[Material provided — start]

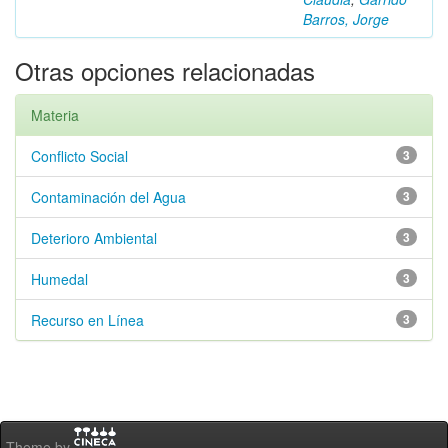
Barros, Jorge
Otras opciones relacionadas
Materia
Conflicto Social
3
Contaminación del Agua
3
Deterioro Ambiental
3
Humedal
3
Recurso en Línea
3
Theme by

[Material provided — finish]

(Task to carry out): Exclude the images and copy every record above exactly.

(Solved problem):
Barros, Jorge
Otras opciones relacionadas
Materia
Conflicto Social
3
Contaminación del Agua
3
Deterioro Ambiental
3
Humedal
3
Recurso en Línea
3
Theme by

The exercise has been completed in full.